**Excerpt**

= = =

The square was developed from around 1845 to 1871, with St Paul's Church, by Frederick Webster Ordish and John Johnson, being started in 1847 and consecrated in 1849. The gardens were completed before the surrounding housing. Railway tunnelling under the square resulted in the demolition of some buildings during the 1860s and again in 1898. In the Second World War, the original railings surrounding the garden were removed and the square was severely damaged by bombing in 1940–41. St Paul's Church was particularly badly affected, and the original church building was demolished in 1956. The London Irish Centre was founded in 1955 and an adventure playground was built by the council in the gardens in the 1950s.

==Architecture==
The majority of the square's architecture is Victorian. The building on the south-west corner has Corinthian pilasters; the villas on the eastern side are less decorated, but have arched tops to their windows. A substantial modern house at no. 66 by Peter Bell (1984–85) features "delicate timberwork". Starting in the 1960s, several houses in the adjacent mews were designed by architects for themselves, including houses by Ted Cullinan, Team 4, Richard Gibson and Tom Kay.

==Notable residents==
Many artists have lived in the square. The most notable are probably Sir Lawrence Alma-Tadema OM, RA, who lived briefly at no. 4 in 1871, and the sculptors Henry Hugh Armstead and William Turnbull. For the period 1851 to 1901 seventy-five artists have been identified living in the square or nearby. The woodcut engraver Orlando Jewitt lived and died on the square. Another resident during the Victorian era was the meteorologist George James Symons, who lived at no. 62 in 1868–1900, and documented the weather there every day.

One of its houses once housed the West African Students' Union. Indian politician V. K. Krishna Menon lived at no. 57 from 1924 to 1947.

Amy Winehouse lived at no. 30 on the square, where she died in 2011. The following year, her house was put on the market for £2.7 million by her family. At that date there were tributes from fans around the trees and the fence to the gardens opposite the house. In the years since her death, at least fourteen 'Camden Square' street signs have been stolen by fans seeking memorabilia, which has cost Camden Borough Council over £4000 to replace.

= = =

**The data**

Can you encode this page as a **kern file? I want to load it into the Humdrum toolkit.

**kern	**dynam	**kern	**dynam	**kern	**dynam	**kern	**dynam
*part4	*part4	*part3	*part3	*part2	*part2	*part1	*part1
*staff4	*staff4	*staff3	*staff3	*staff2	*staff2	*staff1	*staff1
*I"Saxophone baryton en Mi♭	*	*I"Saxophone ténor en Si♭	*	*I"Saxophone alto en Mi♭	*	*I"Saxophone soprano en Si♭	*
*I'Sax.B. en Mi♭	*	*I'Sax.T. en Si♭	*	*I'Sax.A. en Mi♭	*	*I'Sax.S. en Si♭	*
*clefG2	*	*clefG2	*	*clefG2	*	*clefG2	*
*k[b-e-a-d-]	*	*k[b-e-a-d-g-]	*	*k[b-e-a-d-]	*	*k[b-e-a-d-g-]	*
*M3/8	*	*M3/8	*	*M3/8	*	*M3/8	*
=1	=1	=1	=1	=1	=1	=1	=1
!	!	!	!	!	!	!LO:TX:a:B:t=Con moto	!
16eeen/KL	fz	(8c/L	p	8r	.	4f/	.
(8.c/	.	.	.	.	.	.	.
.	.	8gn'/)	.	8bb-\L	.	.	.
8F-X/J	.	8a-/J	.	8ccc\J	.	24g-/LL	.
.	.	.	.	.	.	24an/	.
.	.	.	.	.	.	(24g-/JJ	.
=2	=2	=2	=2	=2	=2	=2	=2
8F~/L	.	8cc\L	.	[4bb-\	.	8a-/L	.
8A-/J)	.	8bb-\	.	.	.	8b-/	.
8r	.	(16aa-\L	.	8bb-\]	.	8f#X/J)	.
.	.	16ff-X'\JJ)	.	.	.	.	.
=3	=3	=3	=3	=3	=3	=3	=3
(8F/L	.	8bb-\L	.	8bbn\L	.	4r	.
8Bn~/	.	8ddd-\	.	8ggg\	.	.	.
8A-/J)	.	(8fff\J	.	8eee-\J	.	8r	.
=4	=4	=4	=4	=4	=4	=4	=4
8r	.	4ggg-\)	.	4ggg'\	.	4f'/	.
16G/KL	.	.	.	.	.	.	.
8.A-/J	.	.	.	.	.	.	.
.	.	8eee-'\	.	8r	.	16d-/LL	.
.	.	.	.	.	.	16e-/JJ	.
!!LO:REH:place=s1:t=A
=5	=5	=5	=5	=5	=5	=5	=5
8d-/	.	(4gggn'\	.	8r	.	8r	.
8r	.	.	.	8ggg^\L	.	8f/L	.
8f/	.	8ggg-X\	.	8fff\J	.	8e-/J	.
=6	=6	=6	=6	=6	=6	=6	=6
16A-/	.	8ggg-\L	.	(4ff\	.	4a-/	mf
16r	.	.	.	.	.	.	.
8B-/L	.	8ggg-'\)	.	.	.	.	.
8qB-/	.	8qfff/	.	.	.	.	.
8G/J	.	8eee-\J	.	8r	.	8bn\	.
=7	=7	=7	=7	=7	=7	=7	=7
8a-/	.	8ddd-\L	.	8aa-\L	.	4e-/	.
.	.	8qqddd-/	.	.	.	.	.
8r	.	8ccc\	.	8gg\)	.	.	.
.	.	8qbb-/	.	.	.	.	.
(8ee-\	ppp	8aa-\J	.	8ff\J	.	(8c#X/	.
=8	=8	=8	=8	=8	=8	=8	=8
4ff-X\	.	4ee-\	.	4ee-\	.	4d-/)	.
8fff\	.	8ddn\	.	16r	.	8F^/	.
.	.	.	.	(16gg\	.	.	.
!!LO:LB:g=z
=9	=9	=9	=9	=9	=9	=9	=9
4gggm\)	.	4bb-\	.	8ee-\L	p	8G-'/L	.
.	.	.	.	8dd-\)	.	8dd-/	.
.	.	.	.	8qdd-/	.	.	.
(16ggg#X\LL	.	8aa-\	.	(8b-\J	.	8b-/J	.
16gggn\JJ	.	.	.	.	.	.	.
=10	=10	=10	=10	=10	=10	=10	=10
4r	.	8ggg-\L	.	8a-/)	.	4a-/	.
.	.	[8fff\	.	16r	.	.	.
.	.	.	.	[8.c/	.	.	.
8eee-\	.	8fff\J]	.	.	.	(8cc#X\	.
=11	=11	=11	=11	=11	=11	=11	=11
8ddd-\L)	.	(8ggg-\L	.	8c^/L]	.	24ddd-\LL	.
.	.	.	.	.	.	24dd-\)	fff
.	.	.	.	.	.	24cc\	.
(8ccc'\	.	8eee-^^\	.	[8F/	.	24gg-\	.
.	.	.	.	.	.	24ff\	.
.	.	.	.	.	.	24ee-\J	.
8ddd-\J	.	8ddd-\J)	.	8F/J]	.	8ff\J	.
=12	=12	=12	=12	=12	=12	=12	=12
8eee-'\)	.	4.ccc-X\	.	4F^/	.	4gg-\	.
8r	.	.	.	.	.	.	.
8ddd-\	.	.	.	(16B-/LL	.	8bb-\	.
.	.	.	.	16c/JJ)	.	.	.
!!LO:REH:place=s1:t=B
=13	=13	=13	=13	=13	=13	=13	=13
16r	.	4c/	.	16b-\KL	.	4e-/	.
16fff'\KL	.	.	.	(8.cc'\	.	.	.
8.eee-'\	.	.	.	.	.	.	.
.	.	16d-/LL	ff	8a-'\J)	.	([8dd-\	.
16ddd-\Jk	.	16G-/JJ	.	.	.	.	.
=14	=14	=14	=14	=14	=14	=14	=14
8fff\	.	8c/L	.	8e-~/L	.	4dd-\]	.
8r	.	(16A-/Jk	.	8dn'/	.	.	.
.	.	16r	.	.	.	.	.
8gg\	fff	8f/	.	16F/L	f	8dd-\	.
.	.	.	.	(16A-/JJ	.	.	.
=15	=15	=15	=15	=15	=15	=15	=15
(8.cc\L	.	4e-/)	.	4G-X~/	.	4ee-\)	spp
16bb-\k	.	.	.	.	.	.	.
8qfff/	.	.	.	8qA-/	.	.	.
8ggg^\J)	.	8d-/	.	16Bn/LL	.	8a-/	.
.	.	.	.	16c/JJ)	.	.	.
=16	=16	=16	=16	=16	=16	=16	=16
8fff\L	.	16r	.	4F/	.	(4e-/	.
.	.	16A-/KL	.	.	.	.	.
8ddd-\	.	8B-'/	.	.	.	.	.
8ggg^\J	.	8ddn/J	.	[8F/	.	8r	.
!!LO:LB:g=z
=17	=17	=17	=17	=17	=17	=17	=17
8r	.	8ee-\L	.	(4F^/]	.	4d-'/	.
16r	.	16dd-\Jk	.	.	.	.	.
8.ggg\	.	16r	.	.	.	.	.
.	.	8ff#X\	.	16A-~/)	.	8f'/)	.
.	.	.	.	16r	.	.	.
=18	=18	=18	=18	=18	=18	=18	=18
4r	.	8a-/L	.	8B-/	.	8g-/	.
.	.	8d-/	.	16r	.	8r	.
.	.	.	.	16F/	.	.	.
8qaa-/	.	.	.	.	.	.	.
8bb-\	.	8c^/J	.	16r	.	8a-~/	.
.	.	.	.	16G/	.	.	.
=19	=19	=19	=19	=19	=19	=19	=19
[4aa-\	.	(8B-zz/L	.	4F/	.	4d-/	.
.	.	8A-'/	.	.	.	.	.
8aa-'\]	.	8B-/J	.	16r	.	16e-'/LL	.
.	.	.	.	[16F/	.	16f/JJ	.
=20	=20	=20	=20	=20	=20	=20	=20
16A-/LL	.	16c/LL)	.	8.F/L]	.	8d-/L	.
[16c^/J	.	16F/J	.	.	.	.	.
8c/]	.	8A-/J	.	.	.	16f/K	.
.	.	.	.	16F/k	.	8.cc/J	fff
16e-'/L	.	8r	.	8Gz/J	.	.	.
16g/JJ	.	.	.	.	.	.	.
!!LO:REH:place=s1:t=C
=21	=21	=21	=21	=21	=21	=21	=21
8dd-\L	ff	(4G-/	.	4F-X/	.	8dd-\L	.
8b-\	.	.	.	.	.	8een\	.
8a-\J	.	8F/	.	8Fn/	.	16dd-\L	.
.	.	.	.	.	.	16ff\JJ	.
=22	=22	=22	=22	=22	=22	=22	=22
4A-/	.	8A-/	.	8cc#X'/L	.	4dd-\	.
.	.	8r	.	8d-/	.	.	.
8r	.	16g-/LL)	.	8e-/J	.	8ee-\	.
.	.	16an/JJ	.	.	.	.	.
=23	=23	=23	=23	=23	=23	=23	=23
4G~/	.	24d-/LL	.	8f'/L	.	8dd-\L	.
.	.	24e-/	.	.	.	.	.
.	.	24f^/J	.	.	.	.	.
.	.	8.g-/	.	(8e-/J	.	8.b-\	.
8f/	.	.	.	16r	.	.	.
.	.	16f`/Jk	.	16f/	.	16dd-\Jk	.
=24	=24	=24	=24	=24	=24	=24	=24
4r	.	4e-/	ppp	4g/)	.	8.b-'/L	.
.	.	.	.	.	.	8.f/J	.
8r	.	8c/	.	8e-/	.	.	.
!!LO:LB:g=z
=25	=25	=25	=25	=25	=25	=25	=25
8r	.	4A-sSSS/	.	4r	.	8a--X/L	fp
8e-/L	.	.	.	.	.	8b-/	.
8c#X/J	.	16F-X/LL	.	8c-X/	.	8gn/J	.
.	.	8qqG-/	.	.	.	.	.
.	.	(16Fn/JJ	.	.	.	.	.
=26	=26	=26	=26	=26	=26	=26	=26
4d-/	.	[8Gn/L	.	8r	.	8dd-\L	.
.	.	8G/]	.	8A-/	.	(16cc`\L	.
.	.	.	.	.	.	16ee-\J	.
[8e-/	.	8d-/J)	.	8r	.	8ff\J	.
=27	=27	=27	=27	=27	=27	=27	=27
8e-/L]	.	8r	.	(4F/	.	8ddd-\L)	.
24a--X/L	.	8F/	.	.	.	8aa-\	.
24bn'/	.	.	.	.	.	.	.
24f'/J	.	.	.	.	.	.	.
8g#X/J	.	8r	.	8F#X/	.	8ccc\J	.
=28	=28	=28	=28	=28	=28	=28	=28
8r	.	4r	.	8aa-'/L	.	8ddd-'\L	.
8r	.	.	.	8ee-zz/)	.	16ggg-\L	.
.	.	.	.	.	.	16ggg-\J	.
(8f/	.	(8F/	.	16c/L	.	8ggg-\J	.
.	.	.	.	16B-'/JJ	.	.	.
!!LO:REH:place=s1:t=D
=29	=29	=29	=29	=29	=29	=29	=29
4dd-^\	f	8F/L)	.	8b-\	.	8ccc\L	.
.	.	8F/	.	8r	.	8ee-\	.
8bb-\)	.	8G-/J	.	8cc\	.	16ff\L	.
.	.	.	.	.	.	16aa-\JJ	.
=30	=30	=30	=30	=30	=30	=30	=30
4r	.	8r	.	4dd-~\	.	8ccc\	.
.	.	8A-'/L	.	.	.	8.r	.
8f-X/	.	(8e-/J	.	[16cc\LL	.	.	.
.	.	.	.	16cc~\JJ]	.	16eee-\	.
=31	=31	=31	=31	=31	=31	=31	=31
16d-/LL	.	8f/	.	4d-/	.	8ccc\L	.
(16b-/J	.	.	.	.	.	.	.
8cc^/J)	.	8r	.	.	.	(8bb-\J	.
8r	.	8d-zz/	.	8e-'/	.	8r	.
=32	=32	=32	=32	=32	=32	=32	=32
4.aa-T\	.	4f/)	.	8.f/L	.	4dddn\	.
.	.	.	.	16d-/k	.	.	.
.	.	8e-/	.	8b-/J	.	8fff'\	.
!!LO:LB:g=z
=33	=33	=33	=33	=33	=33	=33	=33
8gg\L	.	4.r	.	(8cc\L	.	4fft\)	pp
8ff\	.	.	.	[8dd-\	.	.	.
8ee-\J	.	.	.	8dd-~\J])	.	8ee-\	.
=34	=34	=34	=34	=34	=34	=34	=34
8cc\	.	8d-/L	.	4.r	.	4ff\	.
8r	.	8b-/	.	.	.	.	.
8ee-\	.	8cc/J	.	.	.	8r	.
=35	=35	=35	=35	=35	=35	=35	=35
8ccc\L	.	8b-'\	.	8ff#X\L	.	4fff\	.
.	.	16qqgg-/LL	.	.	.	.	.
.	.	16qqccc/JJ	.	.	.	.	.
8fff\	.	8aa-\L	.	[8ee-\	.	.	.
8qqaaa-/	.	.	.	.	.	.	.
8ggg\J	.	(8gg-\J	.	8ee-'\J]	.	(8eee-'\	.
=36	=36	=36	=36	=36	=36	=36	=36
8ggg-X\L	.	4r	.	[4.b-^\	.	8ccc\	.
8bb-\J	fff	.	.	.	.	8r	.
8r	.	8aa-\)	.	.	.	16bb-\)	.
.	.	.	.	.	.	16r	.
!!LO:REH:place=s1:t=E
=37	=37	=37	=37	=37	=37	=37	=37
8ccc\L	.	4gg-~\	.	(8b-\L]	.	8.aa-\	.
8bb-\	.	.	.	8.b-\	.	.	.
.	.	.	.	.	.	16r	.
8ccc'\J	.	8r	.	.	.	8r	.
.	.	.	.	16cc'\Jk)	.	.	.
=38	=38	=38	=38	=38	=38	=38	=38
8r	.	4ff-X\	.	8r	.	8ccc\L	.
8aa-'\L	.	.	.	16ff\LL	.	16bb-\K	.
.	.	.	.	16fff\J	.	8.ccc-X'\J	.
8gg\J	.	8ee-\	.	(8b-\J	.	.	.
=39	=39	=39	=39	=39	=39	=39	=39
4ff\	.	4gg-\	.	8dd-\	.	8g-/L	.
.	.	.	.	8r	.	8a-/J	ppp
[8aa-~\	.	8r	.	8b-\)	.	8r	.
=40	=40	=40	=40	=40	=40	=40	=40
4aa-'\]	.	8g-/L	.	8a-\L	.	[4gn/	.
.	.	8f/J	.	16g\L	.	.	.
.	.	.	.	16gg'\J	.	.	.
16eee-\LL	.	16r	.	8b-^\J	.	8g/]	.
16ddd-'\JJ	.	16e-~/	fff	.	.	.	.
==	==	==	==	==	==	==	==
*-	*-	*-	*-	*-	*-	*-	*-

= = =

**Instructions**
[1] According to the Camden Square text, which meteorologist lived at no. 62 from 1868 to 1900?
[2] Transcribe the Camden Square text from "The square was developed" to "in the 1950s.".
The rows are separate material and have no connection to the Camden Square text.

**Responses to the exercise**
[1] George James Symons lived at no. 62 from 1868 to 1900.

[2]
The square was developed from around 1845 to 1871, with St Paul's Church, by Frederick Webster Ordish and John Johnson, being started in 1847 and consecrated in 1849. The gardens were completed before the surrounding housing. Railway tunnelling under the square resulted in the demolition of some buildings during the 1860s and again in 1898. In the Second World War, the original railings surrounding the garden were removed and the square was severely damaged by bombing in 1940–41. St Paul's Church was particularly badly affected, and the original church building was demolished in 1956. The London Irish Centre was founded in 1955 and an adventure playground was built by the council in the gardens in the 1950s.